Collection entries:
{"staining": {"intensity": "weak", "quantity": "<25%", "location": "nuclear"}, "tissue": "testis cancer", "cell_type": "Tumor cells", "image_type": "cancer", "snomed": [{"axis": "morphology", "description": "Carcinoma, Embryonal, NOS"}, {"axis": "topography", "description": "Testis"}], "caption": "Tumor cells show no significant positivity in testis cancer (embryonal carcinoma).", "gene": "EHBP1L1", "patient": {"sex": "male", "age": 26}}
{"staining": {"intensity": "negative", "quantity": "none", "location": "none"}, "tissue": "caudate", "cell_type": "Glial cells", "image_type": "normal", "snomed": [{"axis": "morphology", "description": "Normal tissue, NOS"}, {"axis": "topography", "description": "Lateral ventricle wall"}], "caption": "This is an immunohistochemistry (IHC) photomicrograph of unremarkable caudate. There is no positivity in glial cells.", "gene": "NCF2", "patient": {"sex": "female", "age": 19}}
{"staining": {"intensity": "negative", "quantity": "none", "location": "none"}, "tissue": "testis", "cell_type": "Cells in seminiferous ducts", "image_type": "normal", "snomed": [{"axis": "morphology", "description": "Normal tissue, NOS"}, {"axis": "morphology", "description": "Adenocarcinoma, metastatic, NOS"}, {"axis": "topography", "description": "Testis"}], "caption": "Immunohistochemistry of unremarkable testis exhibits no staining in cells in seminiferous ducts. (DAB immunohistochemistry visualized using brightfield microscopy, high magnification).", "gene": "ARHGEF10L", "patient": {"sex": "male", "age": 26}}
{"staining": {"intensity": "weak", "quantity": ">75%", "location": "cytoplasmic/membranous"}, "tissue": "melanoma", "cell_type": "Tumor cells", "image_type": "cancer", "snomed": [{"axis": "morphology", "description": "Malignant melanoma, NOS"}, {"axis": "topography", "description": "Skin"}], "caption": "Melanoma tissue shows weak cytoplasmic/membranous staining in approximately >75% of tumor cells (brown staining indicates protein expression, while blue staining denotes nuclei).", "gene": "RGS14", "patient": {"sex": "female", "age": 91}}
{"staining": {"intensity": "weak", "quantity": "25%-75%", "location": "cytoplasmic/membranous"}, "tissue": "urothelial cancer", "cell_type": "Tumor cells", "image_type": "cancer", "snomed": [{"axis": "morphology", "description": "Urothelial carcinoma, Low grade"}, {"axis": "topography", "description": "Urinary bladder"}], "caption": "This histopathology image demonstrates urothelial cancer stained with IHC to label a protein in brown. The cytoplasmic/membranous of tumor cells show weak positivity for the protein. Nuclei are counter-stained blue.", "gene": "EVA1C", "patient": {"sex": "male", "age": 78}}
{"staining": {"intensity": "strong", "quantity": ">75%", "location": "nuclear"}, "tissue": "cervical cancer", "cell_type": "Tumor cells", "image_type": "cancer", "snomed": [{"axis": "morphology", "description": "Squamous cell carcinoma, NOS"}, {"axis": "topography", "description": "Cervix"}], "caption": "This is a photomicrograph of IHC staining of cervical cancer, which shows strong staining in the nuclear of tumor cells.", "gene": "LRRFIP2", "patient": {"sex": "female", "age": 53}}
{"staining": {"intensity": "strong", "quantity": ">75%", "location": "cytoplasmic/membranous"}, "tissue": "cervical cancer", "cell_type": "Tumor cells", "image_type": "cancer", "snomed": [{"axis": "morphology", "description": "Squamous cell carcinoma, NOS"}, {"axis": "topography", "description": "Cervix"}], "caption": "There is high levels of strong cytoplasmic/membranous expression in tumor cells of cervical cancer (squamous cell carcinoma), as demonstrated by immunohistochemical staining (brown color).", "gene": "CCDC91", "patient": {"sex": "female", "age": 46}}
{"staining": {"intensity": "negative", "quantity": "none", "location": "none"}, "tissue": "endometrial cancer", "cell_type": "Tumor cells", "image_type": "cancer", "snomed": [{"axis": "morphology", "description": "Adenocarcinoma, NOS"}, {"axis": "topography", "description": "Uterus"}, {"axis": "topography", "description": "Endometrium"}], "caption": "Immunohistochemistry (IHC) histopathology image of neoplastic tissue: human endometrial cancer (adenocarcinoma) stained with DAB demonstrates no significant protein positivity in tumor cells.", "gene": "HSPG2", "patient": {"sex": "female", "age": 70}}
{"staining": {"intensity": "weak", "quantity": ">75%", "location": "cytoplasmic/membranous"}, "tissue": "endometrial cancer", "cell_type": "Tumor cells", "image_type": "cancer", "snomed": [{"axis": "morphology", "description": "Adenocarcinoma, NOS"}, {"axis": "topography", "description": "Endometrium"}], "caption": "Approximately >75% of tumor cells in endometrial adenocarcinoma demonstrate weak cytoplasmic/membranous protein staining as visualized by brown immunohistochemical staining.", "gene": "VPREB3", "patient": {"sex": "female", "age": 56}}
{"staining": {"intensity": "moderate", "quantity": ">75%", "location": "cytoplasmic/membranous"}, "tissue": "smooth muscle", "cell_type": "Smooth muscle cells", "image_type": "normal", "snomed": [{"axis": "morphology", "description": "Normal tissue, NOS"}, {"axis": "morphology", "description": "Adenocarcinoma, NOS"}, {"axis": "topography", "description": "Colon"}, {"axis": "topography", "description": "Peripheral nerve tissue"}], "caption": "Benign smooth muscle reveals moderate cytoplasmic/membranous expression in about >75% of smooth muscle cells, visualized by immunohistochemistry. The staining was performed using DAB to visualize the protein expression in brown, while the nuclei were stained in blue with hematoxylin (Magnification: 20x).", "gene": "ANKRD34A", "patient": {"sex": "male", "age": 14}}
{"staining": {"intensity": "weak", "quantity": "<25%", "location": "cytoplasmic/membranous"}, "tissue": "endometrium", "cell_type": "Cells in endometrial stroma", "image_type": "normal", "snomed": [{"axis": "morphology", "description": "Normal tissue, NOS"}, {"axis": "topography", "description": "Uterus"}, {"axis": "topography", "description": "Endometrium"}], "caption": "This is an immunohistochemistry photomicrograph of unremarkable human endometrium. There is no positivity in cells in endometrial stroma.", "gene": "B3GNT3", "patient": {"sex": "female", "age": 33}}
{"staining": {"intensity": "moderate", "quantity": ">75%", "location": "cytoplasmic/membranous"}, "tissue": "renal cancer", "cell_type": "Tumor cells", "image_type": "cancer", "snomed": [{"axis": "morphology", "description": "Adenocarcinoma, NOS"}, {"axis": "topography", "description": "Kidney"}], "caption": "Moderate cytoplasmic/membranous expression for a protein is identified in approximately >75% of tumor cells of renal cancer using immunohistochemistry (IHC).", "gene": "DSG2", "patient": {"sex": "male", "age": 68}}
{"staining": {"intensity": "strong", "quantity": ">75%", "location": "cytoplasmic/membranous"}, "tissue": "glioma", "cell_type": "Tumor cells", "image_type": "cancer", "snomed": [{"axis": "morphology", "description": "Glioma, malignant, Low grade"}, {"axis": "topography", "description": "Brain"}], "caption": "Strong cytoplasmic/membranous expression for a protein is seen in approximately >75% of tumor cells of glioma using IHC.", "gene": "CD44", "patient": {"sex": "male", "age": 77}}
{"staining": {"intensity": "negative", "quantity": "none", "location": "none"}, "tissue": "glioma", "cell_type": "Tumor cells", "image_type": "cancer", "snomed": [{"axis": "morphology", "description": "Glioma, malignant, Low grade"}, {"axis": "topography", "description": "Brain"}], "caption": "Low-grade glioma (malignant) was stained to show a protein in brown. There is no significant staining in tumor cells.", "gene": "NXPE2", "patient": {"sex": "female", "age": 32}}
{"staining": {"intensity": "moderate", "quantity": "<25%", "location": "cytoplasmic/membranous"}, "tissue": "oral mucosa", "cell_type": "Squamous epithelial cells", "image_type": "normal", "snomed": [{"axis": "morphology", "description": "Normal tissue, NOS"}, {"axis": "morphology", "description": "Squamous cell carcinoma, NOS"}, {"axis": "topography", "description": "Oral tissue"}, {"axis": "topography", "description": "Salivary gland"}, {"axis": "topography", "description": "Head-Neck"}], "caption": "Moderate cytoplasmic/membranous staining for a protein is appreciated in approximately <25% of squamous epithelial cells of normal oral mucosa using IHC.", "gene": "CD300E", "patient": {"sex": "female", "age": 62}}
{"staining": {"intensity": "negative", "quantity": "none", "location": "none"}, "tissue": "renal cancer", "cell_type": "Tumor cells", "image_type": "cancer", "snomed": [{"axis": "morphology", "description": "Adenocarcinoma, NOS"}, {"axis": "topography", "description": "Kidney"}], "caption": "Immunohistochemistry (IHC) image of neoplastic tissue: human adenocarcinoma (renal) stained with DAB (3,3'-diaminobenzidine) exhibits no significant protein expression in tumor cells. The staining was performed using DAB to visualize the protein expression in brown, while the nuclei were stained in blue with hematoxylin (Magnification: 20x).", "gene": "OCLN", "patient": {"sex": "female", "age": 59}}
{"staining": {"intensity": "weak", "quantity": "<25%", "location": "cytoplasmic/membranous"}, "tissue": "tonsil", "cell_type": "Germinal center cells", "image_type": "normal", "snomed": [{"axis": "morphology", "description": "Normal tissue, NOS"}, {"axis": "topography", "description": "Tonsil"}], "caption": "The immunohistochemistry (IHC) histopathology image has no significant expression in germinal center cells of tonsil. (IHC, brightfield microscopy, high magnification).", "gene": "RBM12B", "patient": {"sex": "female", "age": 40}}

#### Exercise description
With the line holding "is a photomicrograph" as the first and the line holding "is high levels" as the last, set down that range of the entries above exactly, and nothing else.

#### Written answer
{"staining": {"intensity": "strong", "quantity": ">75%", "location": "nuclear"}, "tissue": "cervical cancer", "cell_type": "Tumor cells", "image_type": "cancer", "snomed": [{"axis": "morphology", "description": "Squamous cell carcinoma, NOS"}, {"axis": "topography", "description": "Cervix"}], "caption": "This is a photomicrograph of IHC staining of cervical cancer, which shows strong staining in the nuclear of tumor cells.", "gene": "LRRFIP2", "patient": {"sex": "female", "age": 53}}
{"staining": {"intensity": "strong", "quantity": ">75%", "location": "cytoplasmic/membranous"}, "tissue": "cervical cancer", "cell_type": "Tumor cells", "image_type": "cancer", "snomed": [{"axis": "morphology", "description": "Squamous cell carcinoma, NOS"}, {"axis": "topography", "description": "Cervix"}], "caption": "There is high levels of strong cytoplasmic/membranous expression in tumor cells of cervical cancer (squamous cell carcinoma), as demonstrated by immunohistochemical staining (brown color).", "gene": "CCDC91", "patient": {"sex": "female", "age": 46}}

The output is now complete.